The relationship between Platform and New Zealand’s premium AR37 endophyte has also been a major focus in the development of this new cultivar. Selection for endophyte compatibility and stability enables the new ryegrass to consistently deliver insect protection for major pests including black beetle, Argentine stem weevil larvae, pasture mealy bug, root aphid and porina.
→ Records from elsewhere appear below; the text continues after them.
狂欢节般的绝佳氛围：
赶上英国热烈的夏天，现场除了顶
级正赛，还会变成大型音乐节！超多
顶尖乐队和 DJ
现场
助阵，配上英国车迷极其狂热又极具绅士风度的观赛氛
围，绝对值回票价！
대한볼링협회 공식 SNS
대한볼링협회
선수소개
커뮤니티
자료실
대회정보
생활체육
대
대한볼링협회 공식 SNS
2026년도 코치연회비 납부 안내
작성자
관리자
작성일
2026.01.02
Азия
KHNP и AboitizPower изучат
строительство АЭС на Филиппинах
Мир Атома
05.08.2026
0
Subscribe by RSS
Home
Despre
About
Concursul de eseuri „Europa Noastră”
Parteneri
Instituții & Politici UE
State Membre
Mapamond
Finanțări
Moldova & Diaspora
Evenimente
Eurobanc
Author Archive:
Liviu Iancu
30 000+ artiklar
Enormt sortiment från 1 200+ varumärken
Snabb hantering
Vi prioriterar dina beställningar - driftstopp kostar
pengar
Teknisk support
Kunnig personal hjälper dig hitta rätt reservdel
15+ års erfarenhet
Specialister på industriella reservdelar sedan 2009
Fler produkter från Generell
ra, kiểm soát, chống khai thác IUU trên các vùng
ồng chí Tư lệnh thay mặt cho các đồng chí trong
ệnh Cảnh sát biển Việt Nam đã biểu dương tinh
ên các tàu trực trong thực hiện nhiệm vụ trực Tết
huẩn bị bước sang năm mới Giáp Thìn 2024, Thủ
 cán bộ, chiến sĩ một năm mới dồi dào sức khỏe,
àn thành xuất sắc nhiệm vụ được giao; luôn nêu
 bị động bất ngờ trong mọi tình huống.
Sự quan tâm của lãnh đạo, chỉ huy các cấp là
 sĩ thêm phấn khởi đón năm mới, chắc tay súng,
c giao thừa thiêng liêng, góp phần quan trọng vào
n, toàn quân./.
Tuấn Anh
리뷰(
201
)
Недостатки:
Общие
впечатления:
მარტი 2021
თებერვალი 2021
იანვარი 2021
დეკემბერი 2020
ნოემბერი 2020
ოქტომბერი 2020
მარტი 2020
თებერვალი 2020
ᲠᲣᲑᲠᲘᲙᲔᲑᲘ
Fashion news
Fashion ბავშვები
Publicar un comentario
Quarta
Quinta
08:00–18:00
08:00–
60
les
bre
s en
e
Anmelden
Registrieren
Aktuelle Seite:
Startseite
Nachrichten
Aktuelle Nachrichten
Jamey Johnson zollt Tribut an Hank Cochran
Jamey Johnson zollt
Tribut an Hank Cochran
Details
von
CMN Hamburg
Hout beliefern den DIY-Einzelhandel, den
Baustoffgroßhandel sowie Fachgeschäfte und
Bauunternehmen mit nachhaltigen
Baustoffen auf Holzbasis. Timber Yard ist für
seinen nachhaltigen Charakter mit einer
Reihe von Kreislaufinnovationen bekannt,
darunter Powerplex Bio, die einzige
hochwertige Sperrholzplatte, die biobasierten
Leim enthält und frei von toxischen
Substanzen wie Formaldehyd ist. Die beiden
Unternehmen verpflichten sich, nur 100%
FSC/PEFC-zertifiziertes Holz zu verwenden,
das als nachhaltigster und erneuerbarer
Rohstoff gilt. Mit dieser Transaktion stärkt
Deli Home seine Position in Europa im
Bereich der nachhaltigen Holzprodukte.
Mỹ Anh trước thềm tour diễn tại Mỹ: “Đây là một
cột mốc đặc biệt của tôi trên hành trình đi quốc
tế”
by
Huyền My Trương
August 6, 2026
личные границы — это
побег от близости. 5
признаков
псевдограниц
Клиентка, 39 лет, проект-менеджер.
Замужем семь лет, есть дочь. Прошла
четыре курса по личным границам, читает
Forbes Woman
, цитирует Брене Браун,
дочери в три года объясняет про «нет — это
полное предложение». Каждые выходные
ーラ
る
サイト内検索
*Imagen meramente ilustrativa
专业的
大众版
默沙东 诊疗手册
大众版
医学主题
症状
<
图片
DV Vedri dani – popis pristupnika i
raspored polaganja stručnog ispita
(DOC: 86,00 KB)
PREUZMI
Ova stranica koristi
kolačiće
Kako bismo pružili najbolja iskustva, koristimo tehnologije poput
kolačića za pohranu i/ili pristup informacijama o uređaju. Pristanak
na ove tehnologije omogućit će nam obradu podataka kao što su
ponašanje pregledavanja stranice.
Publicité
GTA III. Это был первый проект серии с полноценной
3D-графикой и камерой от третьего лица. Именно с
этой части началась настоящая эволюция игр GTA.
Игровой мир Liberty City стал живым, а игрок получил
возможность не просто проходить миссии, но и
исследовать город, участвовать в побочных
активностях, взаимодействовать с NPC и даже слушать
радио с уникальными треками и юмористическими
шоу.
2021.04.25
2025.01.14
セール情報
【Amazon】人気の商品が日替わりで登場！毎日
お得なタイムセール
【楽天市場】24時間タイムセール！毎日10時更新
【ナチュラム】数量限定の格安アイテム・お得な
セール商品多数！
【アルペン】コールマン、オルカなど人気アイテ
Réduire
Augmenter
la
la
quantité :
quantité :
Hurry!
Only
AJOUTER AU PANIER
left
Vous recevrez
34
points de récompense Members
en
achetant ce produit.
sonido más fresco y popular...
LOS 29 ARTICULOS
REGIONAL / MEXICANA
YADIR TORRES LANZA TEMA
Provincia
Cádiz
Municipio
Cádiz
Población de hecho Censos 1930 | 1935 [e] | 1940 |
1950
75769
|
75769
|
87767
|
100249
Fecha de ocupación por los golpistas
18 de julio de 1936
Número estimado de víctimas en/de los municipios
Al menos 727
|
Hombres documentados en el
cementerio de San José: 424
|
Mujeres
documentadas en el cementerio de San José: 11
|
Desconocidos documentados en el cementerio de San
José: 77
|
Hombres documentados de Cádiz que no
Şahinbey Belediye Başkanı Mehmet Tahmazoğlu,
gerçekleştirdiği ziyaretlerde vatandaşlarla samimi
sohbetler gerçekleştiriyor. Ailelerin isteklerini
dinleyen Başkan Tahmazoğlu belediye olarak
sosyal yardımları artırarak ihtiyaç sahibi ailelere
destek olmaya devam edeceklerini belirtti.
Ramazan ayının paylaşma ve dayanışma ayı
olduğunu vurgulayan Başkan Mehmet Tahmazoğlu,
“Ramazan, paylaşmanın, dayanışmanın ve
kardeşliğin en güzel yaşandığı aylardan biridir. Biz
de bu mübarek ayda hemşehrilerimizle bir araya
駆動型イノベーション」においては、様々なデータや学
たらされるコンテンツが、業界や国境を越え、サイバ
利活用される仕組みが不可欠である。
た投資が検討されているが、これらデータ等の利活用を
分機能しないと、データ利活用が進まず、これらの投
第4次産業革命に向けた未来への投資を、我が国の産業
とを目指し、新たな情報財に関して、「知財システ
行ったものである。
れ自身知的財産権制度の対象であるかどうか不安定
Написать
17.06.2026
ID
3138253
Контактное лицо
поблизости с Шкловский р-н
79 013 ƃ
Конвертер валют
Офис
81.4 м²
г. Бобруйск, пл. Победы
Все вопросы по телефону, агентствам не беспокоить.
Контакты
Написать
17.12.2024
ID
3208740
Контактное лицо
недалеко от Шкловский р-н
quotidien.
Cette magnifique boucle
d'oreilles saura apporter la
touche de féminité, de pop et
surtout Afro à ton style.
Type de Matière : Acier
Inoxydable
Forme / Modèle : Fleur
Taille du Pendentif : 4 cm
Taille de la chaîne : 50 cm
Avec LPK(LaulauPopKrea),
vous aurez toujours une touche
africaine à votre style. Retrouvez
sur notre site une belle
The extensive breeding, selection and testing by PGG Wrightson Seeds plant breeders and agronomists have delivered two other top performing perennial ryegrasses, Base AR37 and Excess AR37. Along with Platform AR37, these three perennial ryegrasses all feature in the top five of this year’s independent NFVT results (see Graph 1 below). “It’s great to be able to offer New Zealand farmers top performing perennial ryegrasses in each of the main heading date groups; mid-season, late and very late” says PGG Wrightson Seeds National Sales and Marketing Manager, Hugh McDonald.
Excess AR37 and Base AR37 have also performed strongly in various regional NFVT summaries1. In the Upper North Island, Excess AR37 has demonstrated its suitability for this challenging environment while Base AR37 continues to produce outstanding results in the Canterbury (upper South Island) summary.
Having the right balance of paddocks with different heading dates is critical to maintaining feed quality and matching feed supply to demand. The heading date of a ryegrass cultivar is when 10 percent of plants have emerged seed heads. Dates are defined relative to the cultivar Nui heading at day zero, which is approximately 22 October. Mid-season ryegrasses such as Excess AR37 (more than seven days) and Rely (zero days later than Nui) offer an earlier ‘spring flush’ in the six weeks prior to
heading, while later heading varieties such as Base AR37 (more than 22 days) hold quality providing leafy high quality
feed later in spring.
It is recommended to sow ryegrass cultivars with a range of different heading dates to spread time of heading and reduce the overall loss of summer quality. Sowing ryegrasses with different heading dates in separate paddocks is recommended along with planting no more than 50 percent of the farm in late/very late heading cultivars to avoid early spring feed pinches.